#### [TASK DETAILS]
Omitting the images, transcribe the records below exactly as they stand.
* * *
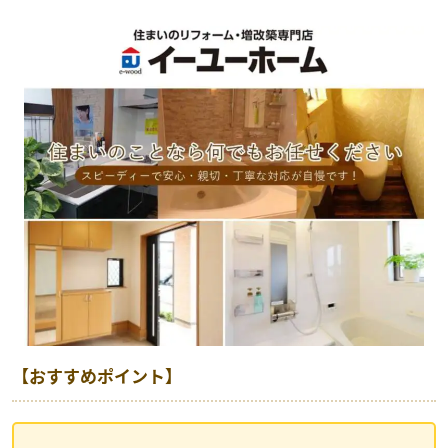
【おすすめポイント】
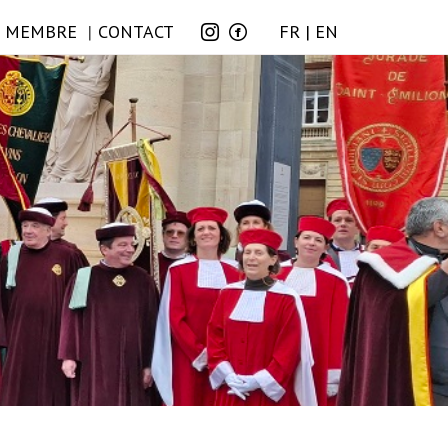
E MEMBRE
CONTACT
FR
EN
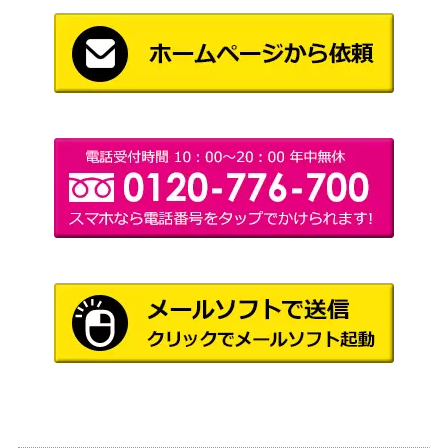
1,400
ド（CSM/S96-035
（チェンソーマン）
SP）
割り切れない想い
ブシロード
中野 四葉【5HY/W
7,500
（五等分の花嫁∽）
E43-01SP】
完璧なトレース 黒
ブシロード
川あかね【OSK/S
6,000
（推しの子）
107-068SP】
摩天楼のダークヒ
ブシロード
ーロー キャロル・
（ヘブンバーンズレッド
8,000
リーパー【HBR/W
Vol.2）
117-085SP】
夜はなにいろ 浅倉
ブシロード
50,000
透【ISC/S110-101
（アイドルマスター シャイニ
SSP】
ーカラーズ Shine More!）
未来へ一緒に さく
ブシロード
28,000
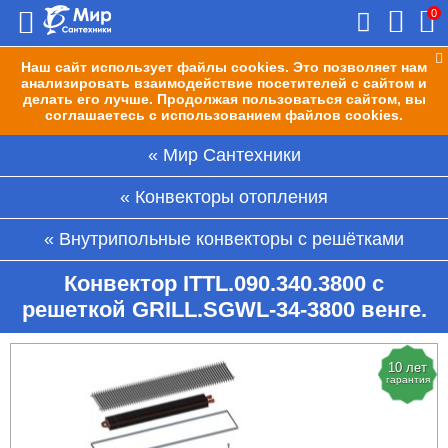
0
Наш сайт использует файлы cookies. Это позволяет нам
анализировать взаимодействие посетителей с сайтом и
делать его лучше. Продолжая пользоваться сайтом, вы
соглашаетесь с использованием файлов cookies.
Мир Сантехники
Конвекторы отопления
Внутрипольные конвекторы с решётками
Конвектор ITTL.090.340.3800 с
решеткой GRILL.SGWL-34-3800 венге.
10 лет
гарантия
* * *
#### [RESULT FOR THIS EXERCISE]
【おすすめポイント】
E MEMBRE
CONTACT
FR
EN
1,400
ド（CSM/S96-035
（チェンソーマン）
SP）
割り切れない想い
ブシロード
中野 四葉【5HY/W
7,500
（五等分の花嫁∽）
E43-01SP】
完璧なトレース 黒
ブシロード
川あかね【OSK/S
6,000
（推しの子）
107-068SP】
摩天楼のダークヒ
ブシロード
ーロー キャロル・
（ヘブンバーンズレッド
8,000
リーパー【HBR/W
Vol.2）
117-085SP】
夜はなにいろ 浅倉
ブシロード
50,000
透【ISC/S110-101
（アイドルマスター シャイニ
SSP】
ーカラーズ Shine More!）
未来へ一緒に さく
ブシロード
28,000
0
Наш сайт использует файлы cookies. Это позволяет нам
анализировать взаимодействие посетителей с сайтом и
делать его лучше. Продолжая пользоваться сайтом, вы
соглашаетесь с использованием файлов cookies.
Мир Сантехники
Конвекторы отопления
Внутрипольные конвекторы с решётками
Конвектор ITTL.090.340.3800 с
решеткой GRILL.SGWL-34-3800 венге.
10 лет
гарантия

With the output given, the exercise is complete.